*Exercise details:*
Only these lines, please: the first one of the records through the one containing "43: (276, 278)", retyped exactly, both ends included and pictures omitted.

*Supplied data:*
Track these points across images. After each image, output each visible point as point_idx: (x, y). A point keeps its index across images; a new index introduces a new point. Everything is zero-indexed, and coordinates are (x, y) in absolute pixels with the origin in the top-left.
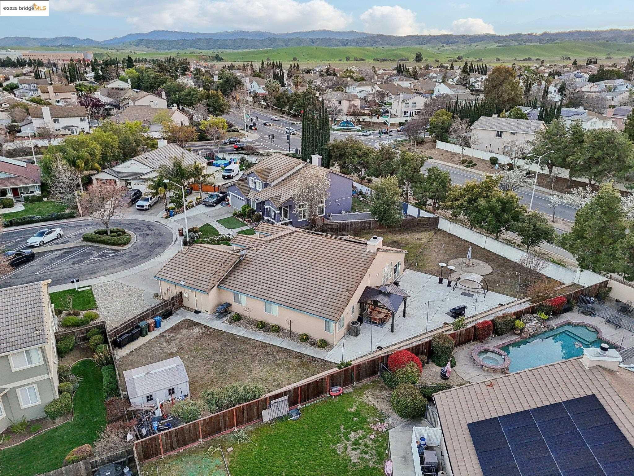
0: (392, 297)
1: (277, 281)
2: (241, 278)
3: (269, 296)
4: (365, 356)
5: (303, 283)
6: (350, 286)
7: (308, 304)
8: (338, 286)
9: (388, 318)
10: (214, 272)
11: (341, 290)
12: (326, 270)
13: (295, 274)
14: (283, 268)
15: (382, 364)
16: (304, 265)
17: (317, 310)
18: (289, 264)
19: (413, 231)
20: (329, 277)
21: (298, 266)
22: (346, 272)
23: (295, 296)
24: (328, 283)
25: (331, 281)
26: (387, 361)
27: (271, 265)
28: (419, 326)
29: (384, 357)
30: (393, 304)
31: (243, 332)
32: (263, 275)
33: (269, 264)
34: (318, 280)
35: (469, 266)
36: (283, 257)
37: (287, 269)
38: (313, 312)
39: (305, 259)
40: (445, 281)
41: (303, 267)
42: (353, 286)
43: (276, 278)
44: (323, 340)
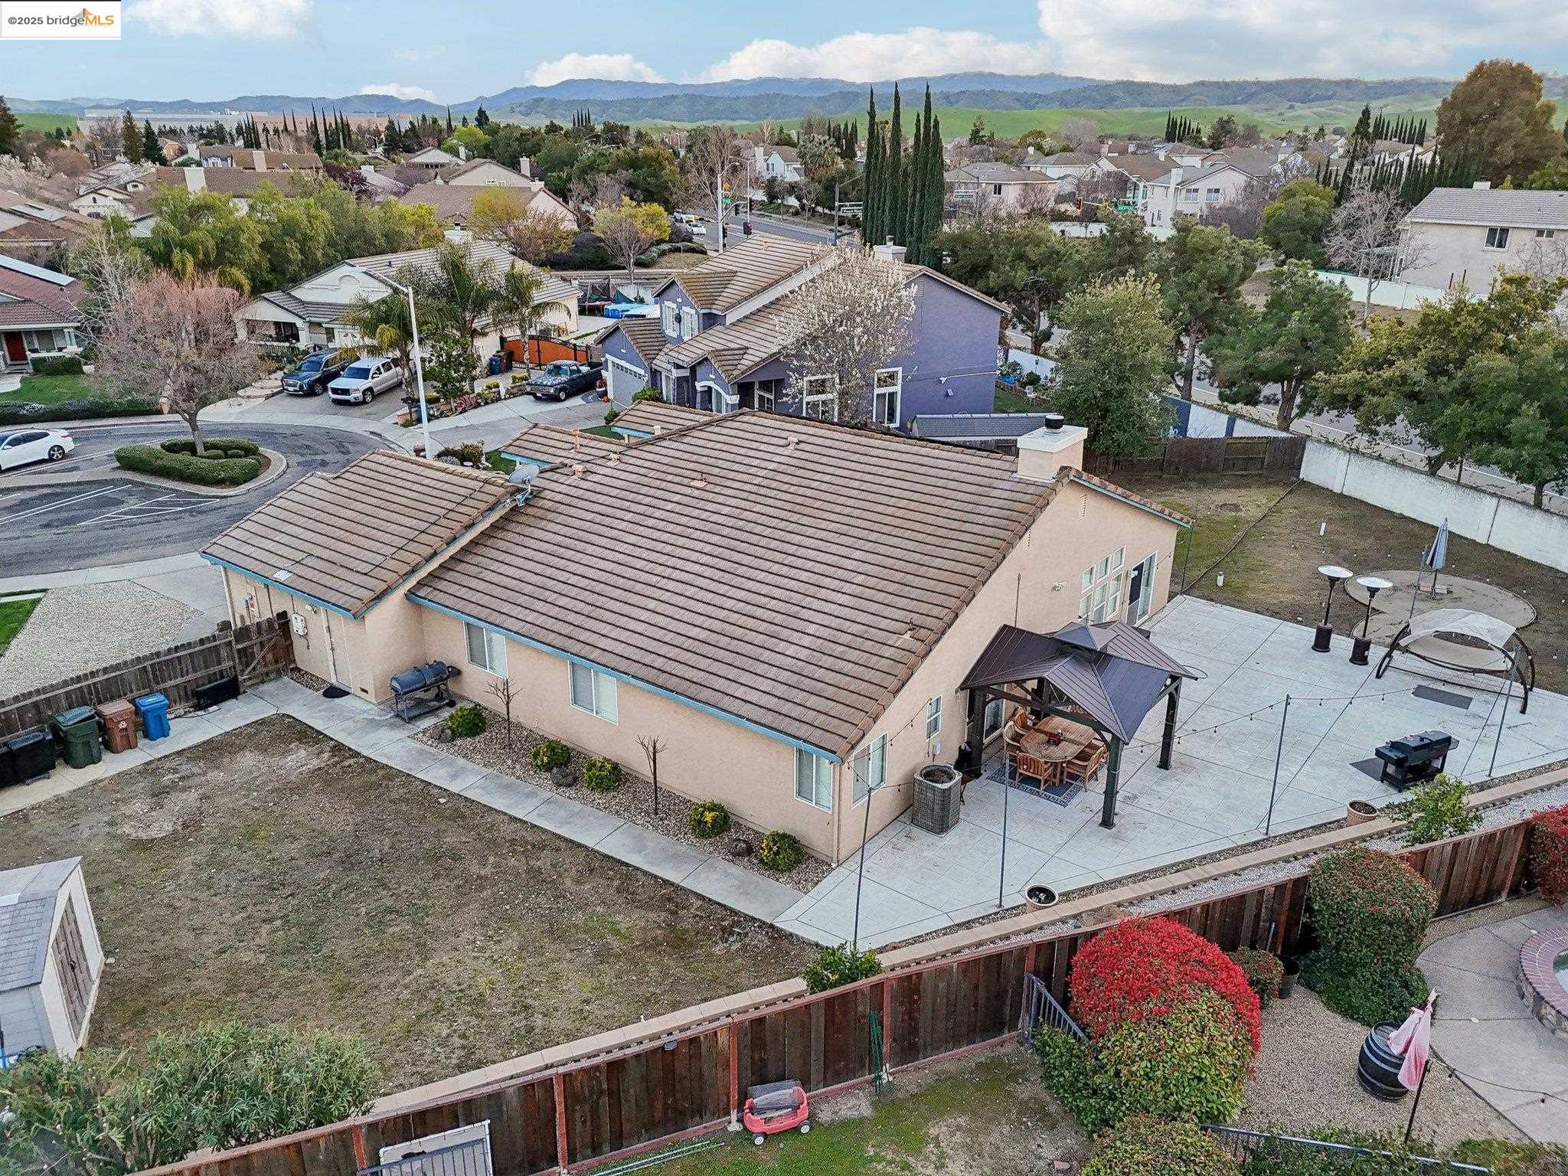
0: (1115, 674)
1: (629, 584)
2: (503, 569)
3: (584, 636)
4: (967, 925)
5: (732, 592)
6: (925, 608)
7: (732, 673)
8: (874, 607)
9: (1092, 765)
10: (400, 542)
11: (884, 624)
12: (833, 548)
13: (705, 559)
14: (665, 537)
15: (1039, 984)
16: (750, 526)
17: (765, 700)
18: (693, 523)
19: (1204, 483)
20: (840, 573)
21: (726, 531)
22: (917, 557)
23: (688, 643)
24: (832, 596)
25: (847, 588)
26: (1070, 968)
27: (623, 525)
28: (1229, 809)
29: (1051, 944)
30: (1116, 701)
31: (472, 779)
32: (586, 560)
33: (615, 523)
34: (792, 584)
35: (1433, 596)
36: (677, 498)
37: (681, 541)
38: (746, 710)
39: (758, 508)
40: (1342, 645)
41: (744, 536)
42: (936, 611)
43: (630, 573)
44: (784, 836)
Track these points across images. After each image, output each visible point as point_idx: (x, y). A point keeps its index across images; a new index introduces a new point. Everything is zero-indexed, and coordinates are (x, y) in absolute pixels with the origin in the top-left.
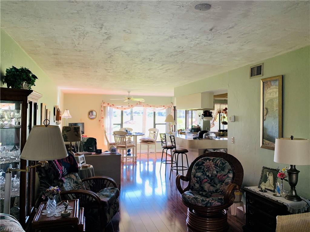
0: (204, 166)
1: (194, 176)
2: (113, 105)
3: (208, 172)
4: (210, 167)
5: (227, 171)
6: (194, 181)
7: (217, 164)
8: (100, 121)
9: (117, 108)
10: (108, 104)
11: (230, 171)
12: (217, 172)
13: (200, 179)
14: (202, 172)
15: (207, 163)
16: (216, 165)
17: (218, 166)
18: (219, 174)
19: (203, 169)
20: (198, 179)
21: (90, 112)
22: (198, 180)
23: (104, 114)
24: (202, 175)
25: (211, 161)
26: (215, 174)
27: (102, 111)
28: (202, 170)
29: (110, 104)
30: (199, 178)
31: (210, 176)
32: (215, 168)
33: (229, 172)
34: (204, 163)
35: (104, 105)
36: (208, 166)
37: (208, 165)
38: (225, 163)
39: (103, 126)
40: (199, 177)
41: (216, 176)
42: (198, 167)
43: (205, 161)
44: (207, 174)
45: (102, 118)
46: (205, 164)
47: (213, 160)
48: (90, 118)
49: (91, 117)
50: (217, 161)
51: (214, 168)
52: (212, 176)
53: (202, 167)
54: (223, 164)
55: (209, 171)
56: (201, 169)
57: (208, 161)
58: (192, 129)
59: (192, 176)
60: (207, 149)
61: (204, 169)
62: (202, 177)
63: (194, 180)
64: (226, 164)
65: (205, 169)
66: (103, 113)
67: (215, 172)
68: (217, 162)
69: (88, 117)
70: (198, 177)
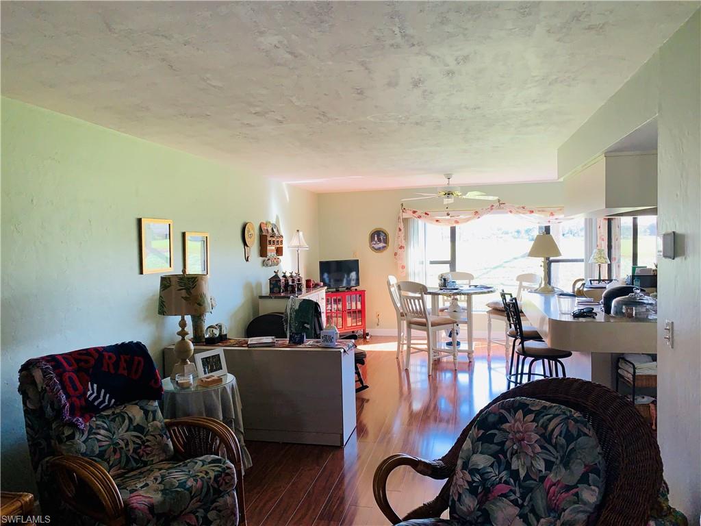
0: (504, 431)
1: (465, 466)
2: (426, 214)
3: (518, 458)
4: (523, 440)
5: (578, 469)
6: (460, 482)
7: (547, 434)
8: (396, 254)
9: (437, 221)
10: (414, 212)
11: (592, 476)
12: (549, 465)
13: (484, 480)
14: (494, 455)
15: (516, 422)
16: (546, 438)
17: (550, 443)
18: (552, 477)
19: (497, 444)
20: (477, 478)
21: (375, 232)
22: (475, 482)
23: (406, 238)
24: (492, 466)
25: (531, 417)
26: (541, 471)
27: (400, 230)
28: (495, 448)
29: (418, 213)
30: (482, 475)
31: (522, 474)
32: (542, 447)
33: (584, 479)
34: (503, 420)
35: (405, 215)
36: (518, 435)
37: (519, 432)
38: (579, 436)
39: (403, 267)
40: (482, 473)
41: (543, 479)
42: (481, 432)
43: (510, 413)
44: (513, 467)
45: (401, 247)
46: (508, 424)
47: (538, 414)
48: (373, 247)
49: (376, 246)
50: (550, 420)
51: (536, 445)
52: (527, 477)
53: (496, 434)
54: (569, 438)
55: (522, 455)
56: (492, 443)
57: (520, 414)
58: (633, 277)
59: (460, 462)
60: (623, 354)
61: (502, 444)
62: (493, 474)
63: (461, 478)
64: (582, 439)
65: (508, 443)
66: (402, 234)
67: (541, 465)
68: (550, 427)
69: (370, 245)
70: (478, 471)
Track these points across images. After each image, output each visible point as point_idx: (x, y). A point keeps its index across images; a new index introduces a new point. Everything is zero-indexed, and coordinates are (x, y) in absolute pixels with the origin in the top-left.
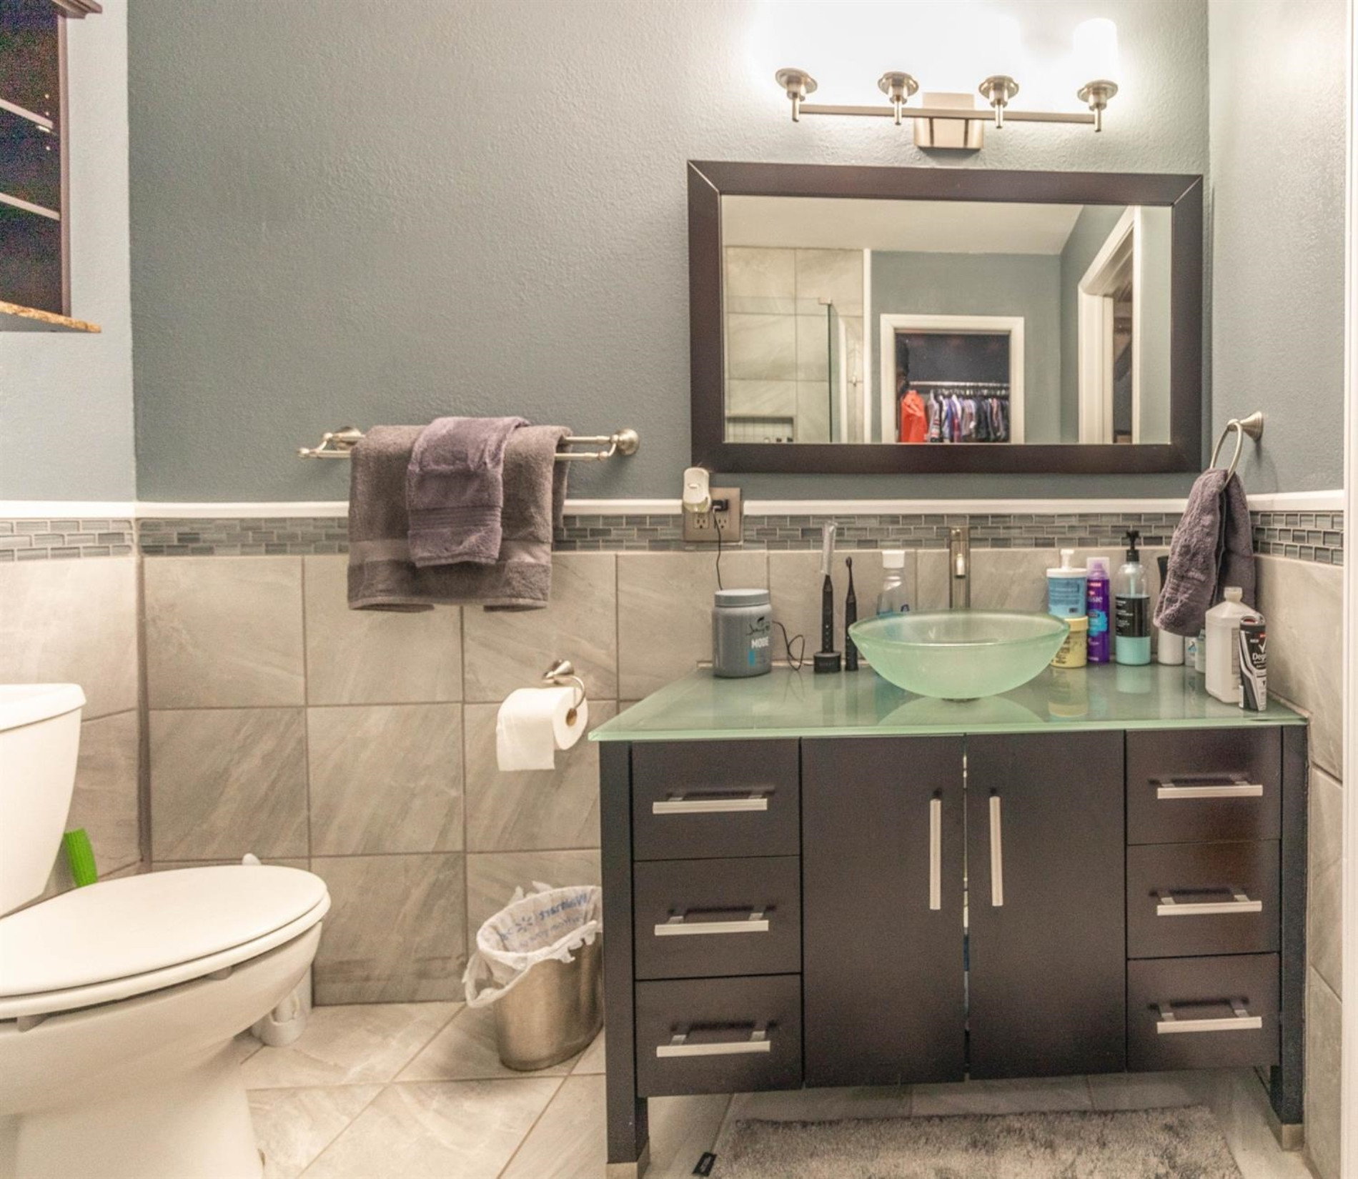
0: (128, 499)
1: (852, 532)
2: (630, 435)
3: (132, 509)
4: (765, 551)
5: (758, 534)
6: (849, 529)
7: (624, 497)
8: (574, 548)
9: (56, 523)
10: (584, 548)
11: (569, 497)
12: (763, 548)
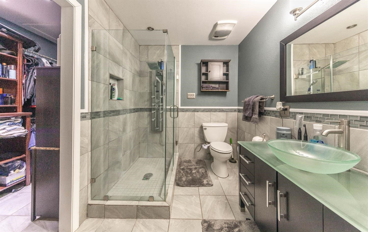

*Finished task:*
Track these points across images. After each image, output each visible point as point_idx: (x, y). A point keeps its index across images; a new index introduces a new point. Everything is zero-indexed, and coordinates are (x, y) in absolute pixels with the origin in the top-left.
0: (392, 297)
1: (277, 281)
2: (241, 278)
3: (269, 296)
4: (365, 356)
5: (303, 283)
6: (350, 286)
7: (308, 304)
8: (338, 286)
9: (388, 318)
10: (214, 272)
11: (341, 290)
12: (326, 270)
13: (295, 274)
14: (283, 268)
15: (382, 364)
16: (304, 265)
17: (317, 310)
18: (289, 264)
19: (413, 231)
20: (329, 277)
21: (298, 266)
22: (346, 272)
23: (295, 296)
24: (328, 283)
25: (331, 281)
26: (387, 361)
27: (271, 265)
28: (419, 326)
29: (384, 357)
30: (393, 304)
31: (243, 332)
32: (263, 275)
33: (269, 264)
34: (318, 280)
35: (469, 266)
36: (283, 257)
37: (287, 269)
38: (313, 312)
39: (305, 259)
40: (445, 281)
41: (303, 267)
42: (353, 286)
43: (276, 278)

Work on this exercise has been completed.